For value types, such as structs or ints, we (that is, the compiler),
divide them into two categories: Category A consists of all primitive
types, and all structs which are less than some threshold size (say,
16 bytes). Category B consists of all remaining structs. In summary,
category = (T.sizeof < 16) ? "A" : "B".

Category A objects are passed by value.

Category B objects are passed by reference.

Some examples would help explain:

---------------------------

struct SmallStruct
{
    int x;
    int y;
}

SmallStruct s;
f(s);

void f(SmallStruct s) /* s is passed by value and is head-const */
{
    s.x = 3; /* Error - s is head-const */
    SmallStruct s2 = s;
    s2.x = 3; /* OK */
}

void g(ref BigStruct s) /* s is passed by reference and is head-const */
{
    s.x = 3; /* OK */
}

---------------------------

struct BigStruct
{
    int x;
    int[100] y;
}

SmallStruct s;
f(s);

void f(BigStruct s) /* s is passed by reference and is head-const and
tail-const */
{
    s.x = 3; /* Error - s is tail-const */
    SmallStruct s2 = s;
    s2.x = 3; /* OK */
}

void g(ref BigStruct s) /* s is passed by reference and is head-const */
{
    s.x = 3; /* OK */
}

---------------------------

class MyClass
{
    int x;
    int y;
}

MyClass s;
f(s);

void f(MyClass s) /* s is already a reference, which passed by copy,
but we consider it head-const and tail-const */
{
	s = new MyClass; /* Error - s is head-const */
    s.x = 3; /* Error - s is tail-const */
    MyClass s2 = s.dup;
    s2.x = 3; /* OK */
}

void g(ref MyClass s) /* s is already a reference, which passed by
copy, but we consider it head-const */
{
	s = new MyClass; /* Error - s is head-const */
    s.x = 3; /* OK */
}

---------------------------

The important thing to observe in these examples is that everything
works the same - the semantics are identical at both the caller site
and the callee site.

The second important thing to observe is that the word "const" is
completely absent from these examples.
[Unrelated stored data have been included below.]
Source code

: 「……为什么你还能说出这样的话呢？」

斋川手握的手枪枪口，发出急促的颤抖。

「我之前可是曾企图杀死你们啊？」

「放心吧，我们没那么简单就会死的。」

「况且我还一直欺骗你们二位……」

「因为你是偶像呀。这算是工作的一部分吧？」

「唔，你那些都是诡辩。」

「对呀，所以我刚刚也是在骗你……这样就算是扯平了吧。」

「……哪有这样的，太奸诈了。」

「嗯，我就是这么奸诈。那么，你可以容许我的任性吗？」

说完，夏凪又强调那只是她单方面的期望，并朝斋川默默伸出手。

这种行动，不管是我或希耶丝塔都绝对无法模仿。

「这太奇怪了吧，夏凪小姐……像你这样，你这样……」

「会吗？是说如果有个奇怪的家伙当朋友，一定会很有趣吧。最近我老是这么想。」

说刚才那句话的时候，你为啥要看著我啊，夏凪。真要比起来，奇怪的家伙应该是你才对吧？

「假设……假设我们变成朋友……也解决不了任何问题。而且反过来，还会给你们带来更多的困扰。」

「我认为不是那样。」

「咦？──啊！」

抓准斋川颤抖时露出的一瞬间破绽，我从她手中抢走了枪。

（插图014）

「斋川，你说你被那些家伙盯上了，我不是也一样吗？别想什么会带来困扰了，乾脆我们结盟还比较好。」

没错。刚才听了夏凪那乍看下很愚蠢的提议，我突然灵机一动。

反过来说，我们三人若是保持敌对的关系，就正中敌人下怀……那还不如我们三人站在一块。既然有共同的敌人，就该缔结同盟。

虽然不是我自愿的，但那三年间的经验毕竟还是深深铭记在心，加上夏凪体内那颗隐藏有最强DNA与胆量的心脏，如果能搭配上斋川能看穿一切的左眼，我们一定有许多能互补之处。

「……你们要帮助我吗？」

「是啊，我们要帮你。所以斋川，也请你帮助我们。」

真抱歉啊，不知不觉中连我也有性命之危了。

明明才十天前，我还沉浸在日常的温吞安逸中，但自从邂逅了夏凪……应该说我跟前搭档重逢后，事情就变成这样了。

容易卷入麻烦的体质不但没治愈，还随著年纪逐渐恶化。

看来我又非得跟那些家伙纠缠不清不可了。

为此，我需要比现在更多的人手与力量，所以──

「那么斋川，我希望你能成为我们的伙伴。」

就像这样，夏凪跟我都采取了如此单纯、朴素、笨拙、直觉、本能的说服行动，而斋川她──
If you have const-by-default,
you don't need it. Instead, you work around head-constness by making a
local copy, and you override tail-constness by using the "ref"
keyword.

Plus - you get built-in effeciency for passing large structs to functions.

I believe that this will help programmers to write code quickly
without having to remember to write "const" all over the place. If
they need to modify the original, the compiler will remind them to
throw in a "ref" keyword to make it explicit. Everyone wins. It's easy
to write code, and the compiler gets to do its checking.